▶ YOUR TASK
Copy every line of the listing below word for word, keeping the same order.
── INFORMATION PROVIDED ──
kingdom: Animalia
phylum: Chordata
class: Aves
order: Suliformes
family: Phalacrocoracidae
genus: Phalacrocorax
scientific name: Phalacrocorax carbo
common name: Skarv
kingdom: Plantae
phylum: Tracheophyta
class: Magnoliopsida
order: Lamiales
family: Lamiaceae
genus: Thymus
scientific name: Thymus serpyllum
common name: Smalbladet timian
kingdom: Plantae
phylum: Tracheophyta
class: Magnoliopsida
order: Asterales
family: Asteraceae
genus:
───
▶ ANSWER
kingdom: Animalia
phylum: Chordata
class: Aves
order: Suliformes
family: Phalacrocoracidae
genus: Phalacrocorax
scientific name: Phalacrocorax carbo
common name: Skarv
kingdom: Plantae
phylum: Tracheophyta
class: Magnoliopsida
order: Lamiales
family: Lamiaceae
genus: Thymus
scientific name: Thymus serpyllum
common name: Smalbladet timian
kingdom: Plantae
phylum: Tracheophyta
class: Magnoliopsida
order: Asterales
family: Asteraceae
genus:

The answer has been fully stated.